● **EXERCISE DETAILS**
List each line of the data that holds the string "piatti".

● **INFORMATION GIVEN**
===
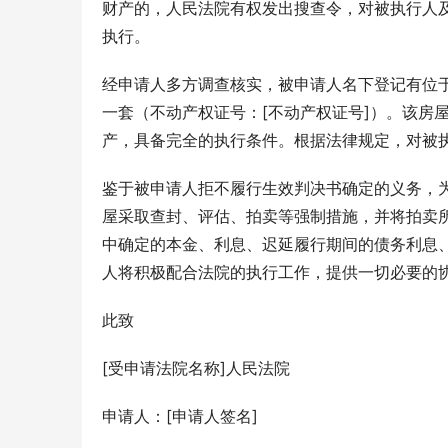
财产的，人民法院有权发出搜查令，对被执行人
执行。
经申请人多方调查核实，被申请人名下登记有位于
一套（不动产权证号：[不动产权证号]）。该房
产，具备完全的执行条件。根据法律规定，对被
鉴于被申请人拒不履行生效判决书确定的义务，
屋采取查封、评估、拍卖等强制措施，并将拍卖
中确定的本金、利息、迟延履行期间的债务利息
人将积极配合法院的执行工作，提供一切必要的
此致
[受申请法院名称]人民法院
申请人：[申请人签名]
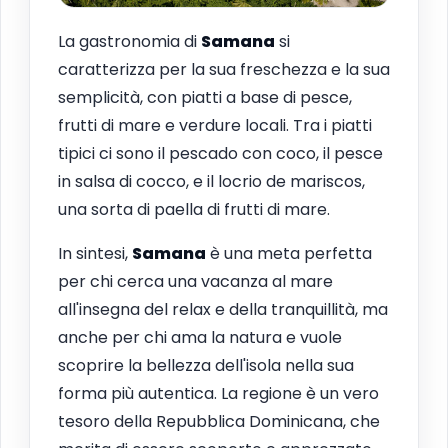
La gastronomia di
Samana
si
caratterizza per la sua freschezza e la sua
semplicità, con piatti a base di pesce,
frutti di mare e verdure locali. Tra i piatti
tipici ci sono il pescado con coco, il pesce
in salsa di cocco, e il locrio de mariscos,
una sorta di paella di frutti di mare.
In sintesi,
Samana
è una meta perfetta
per chi cerca una vacanza al mare
all'insegna del relax e della tranquillità, ma
anche per chi ama la natura e vuole
scoprire la bellezza dell'isola nella sua
forma più autentica. La regione è un vero
tesoro della Repubblica Dominicana, che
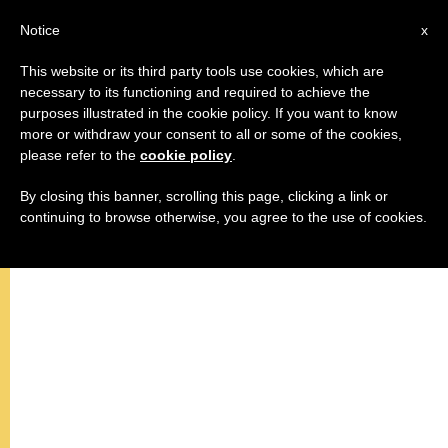
AR
Notice
x
This website or its third party tools use cookies, which are
necessary to its functioning and required to achieve the
purposes illustrated in the cookie policy. If you want to know
كلمة البابا قبيل تلاوة صلاة افرحي يا
more or withdraw your consent to all or some of the cookies,
please refer to the
cookie policy
.
ملكة السماء
By closing this banner, scrolling this page, clicking a link or
continuing to browse otherwise, you agree to the use of cookies.
مظاهر الروح القدس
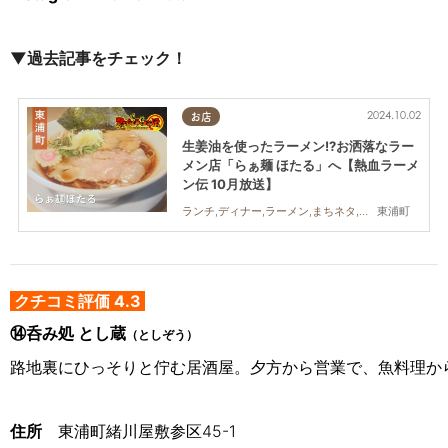
▼過去記事をチェック！
2024.10.02
お店
生姜油を使ったラーメン!?お洒落なラー
メン店「らぁ麺 ほたる」へ【熱血ラーメ
ン伝 10月放送】
東浦町
ランチ,ディナー,ラーメン,まちネタ,連載
クチコミ評価 4.3
⑭呑み処 とし蔵
（としぞう）
路地裏にひっそりと佇む居酒屋。夕方から営業で、魚料理か
住所
　東浦町緒川屋敷参区45-1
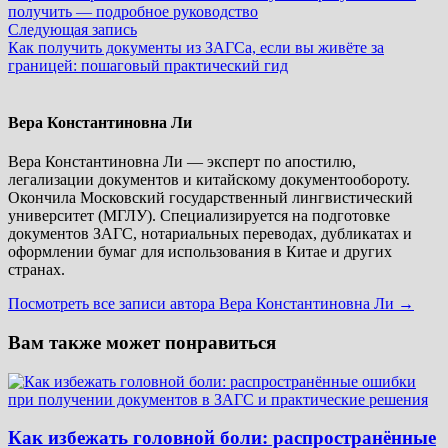
по
получить — подробное руководство
записям
Следующая
Следующая запись
запись:
Как получить документы из ЗАГСа, если вы живёте за
границей: пошаговый практический гид
Вера Константиновна Ли
Вера Константиновна Ли — эксперт по апостилю,
легализации документов и китайскому документообороту.
Окончила Московский государственный лингвистический
университет (МГЛУ). Специализируется на подготовке
документов ЗАГС, нотариальных переводах, дубликатах и
оформлении бумаг для использования в Китае и других
странах.
Посмотреть все записи автора Вера Константиновна Ли →
Вам также может понравиться
Как избежать головной боли: распространённые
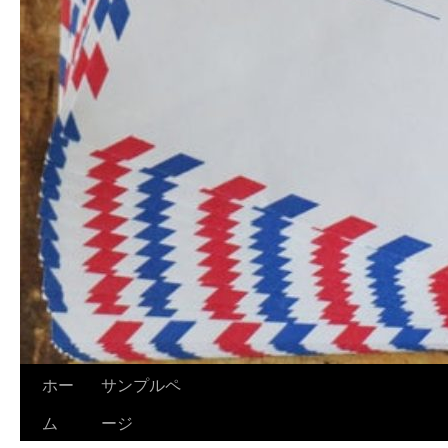
ホー
サンプルペ
ム
ージ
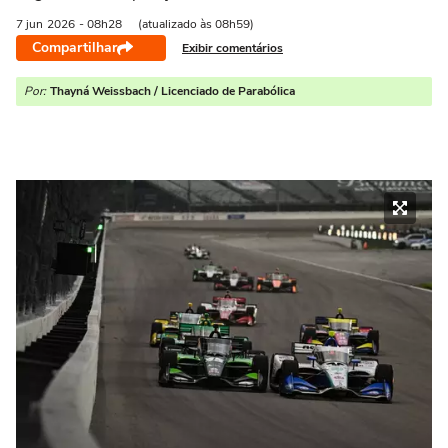
7 jun
2026
- 08h28
(atualizado às 08h59)
Compartilhar
Exibir comentários
Por:
Thayná Weissbach / Licenciado de Parabólica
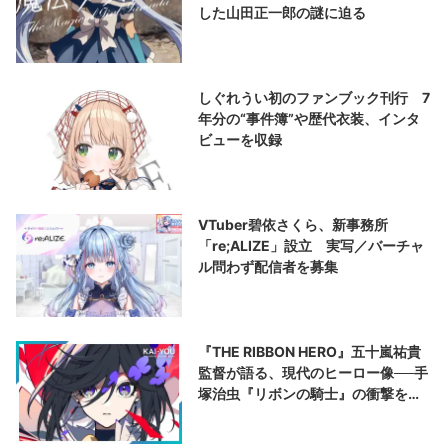
した山田正一郎の謎に迫る
しぐれうい初のファンブック刊行 7
年分の“事件簿”や歴代衣装、インタ
ビューを収録
VTuber碧依さくら、新事務所
「re;ALIZE」設立 実写／バーチャ
ル問わず配信者を募集
『THE RIBBON HERO』五十嵐祐貴
監督が語る、現代のヒーロー像──手
塚治虫『リボンの騎士』の衝撃を再
演する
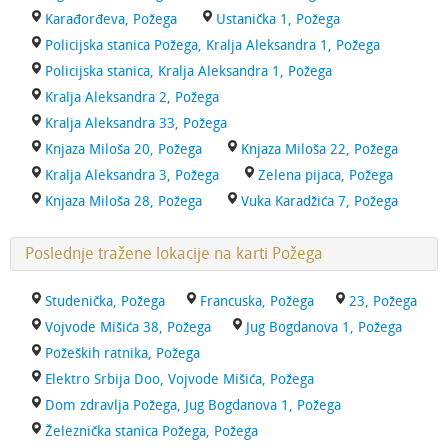
Karađorđeva, Požega
Ustanička 1, Požega
Policijska stanica Požega, Kralja Aleksandra 1, Požega
Policijska stanica, Kralja Aleksandra 1, Požega
Kralja Aleksandra 2, Požega
Kralja Aleksandra 33, Požega
Knjaza Miloša 20, Požega
Knjaza Miloša 22, Požega
Kralja Aleksandra 3, Požega
Zelena pijaca, Požega
Knjaza Miloša 28, Požega
Vuka Karadžića 7, Požega
Poslednje tražene lokacije na karti Požega
Studenička, Požega
Francuska, Požega
23, Požega
Vojvode Mišića 38, Požega
Jug Bogdanova 1, Požega
Požeških ratnika, Požega
Elektro Srbija Doo, Vojvode Mišića, Požega
Dom zdravlja Požega, Jug Bogdanova 1, Požega
Železnička stanica Požega, Požega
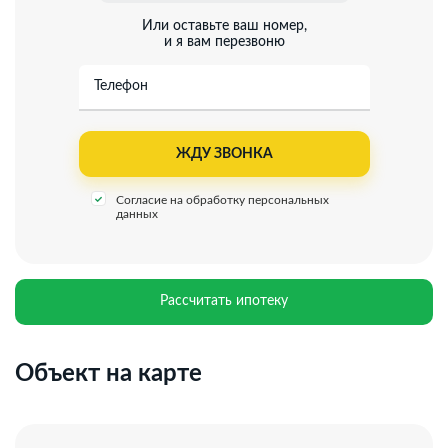
Или оставьте ваш номер,
и я вам перезвоню
Телефон
Согласие на обработку персональных
данных
Рассчитать ипотеку
Объект на карте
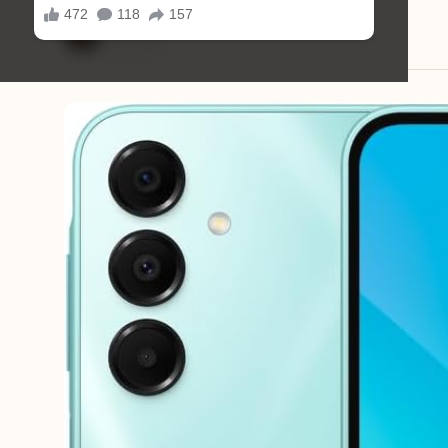
Mariana Souza
02/03/2026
===
● **RESPONSE BELOW**
semplicità, con piatti a base di pesce,
frutti di mare e verdure locali. Tra i piatti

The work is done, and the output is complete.